We Build Shopify Apps & Extensions for Enterprise E-Commerce Companies

Shopify has strict API rate limits to prevent abuse: REST API: 2 requests/second (legacy), GraphQL: 1000 points/second (newer). Bulk operations (Bulk Metafield Apply processing 10,000 products, QR Generator fetching product data) can easily hit rate limits. Exceeding limits = throttled for 60 seconds = slow operations.

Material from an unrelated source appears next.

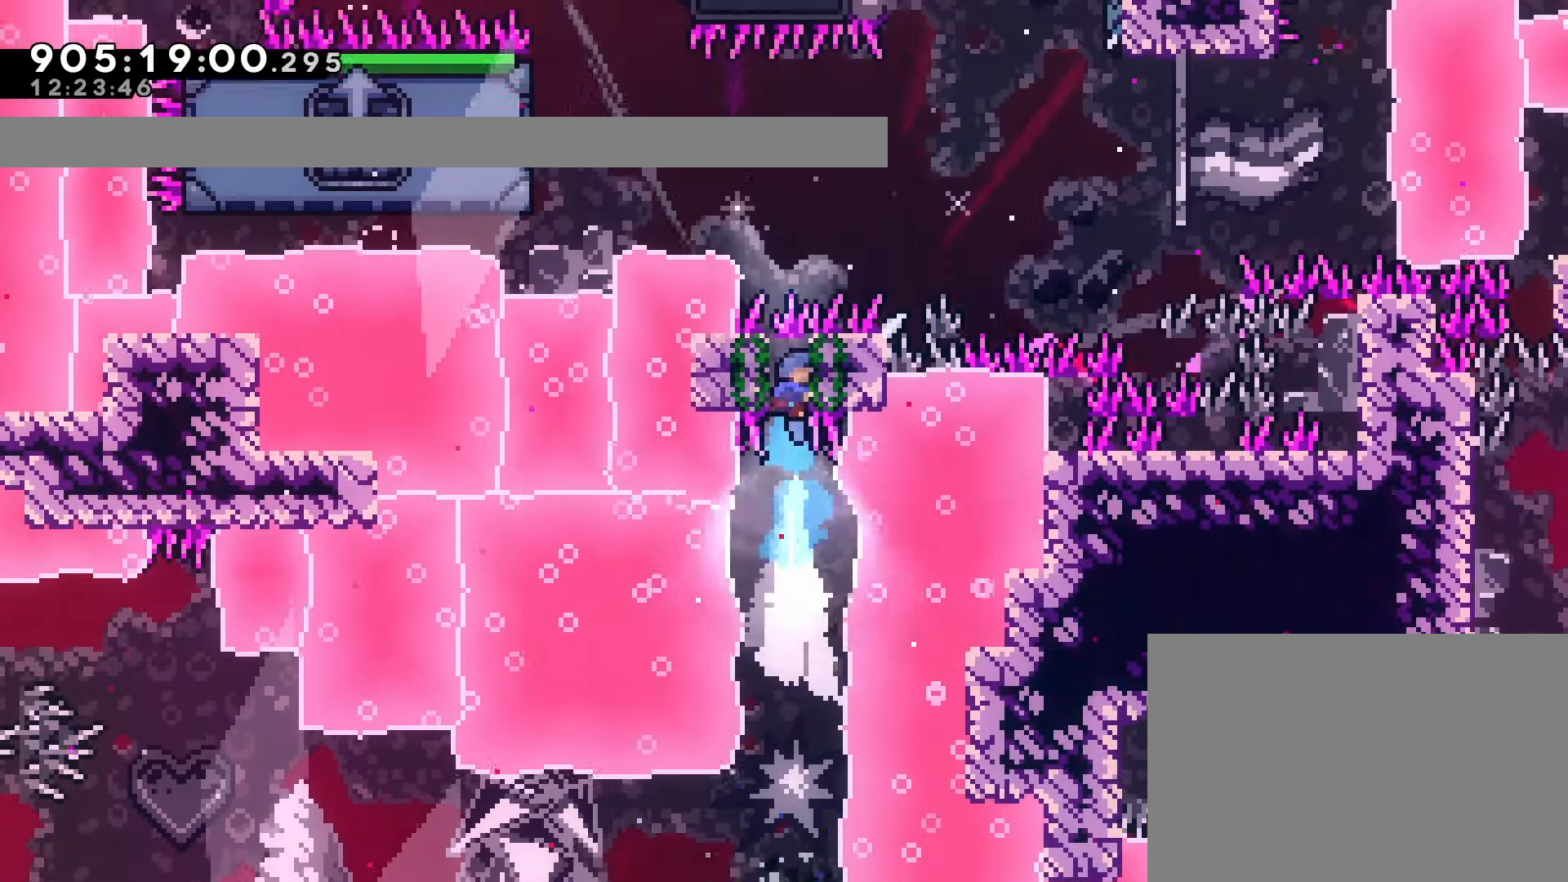
{"dt_ms": 500, "buttons": ["CROSS", "DPAD_LEFT"], "left_stick": "center", "events": [[33, "CROSS", "down"], [33, "DPAD_LEFT", "down"]]}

Need to process thousands of products quickly without hitting limits.

GraphQL Point System:

• Each field in query costs points
• Complex queries (product + variants + metafields) = 50-100 points
• 1000 points/second = 10-20 queries/second max
• Fetching 10,000 products = 500-1000 queries = 50-100 seconds minimum

REST API Limits:

• 2 requests/second
• Fetching 10,000 products = 5,000 seconds (83 minutes!)
• Unacceptable for user experience

Rate Limit Exceeded:

• Shopify returns 429 error (Too Many Requests)
• Must wait 60 seconds before retry
• Exponential backoff required

User Experience:

• Users don't want to wait 10+ minutes for bulk operations
• Need progress indication ("Processing 5,234 of 10,000 products...")
• Can't block app UI (must run in background)

1. GraphQL Over REST:

Why GraphQL:

• More generous rate limit (1000 points/sec vs 2 req/sec)
• Fetch exactly what you need (reduce payload size)
• Bulk queries (fetch multiple products in one query)

Optimized Queries:

• Only request needed fields (reduce points per query)
• Example: Instead of fetching all product data (50 points), fetch only ID, title, tags (10 points)
• 5x more queries per second

2. Request Batching:

Fetch Multiple Products Per Query:

• GraphQL allows fetching multiple products (up to 250 per query)
• Reduces total queries: 10,000 products / 250 = 40 queries (vs 10,000 individual queries)
• Processing time: 10+ minutes → 40-60 seconds

Batch Metafield Updates:

• Shopify GraphQL supports `metafieldsSet` mutation (update multiple metafields in one call)
• Update 100 products' metafields in one mutation (vs 100 individual calls)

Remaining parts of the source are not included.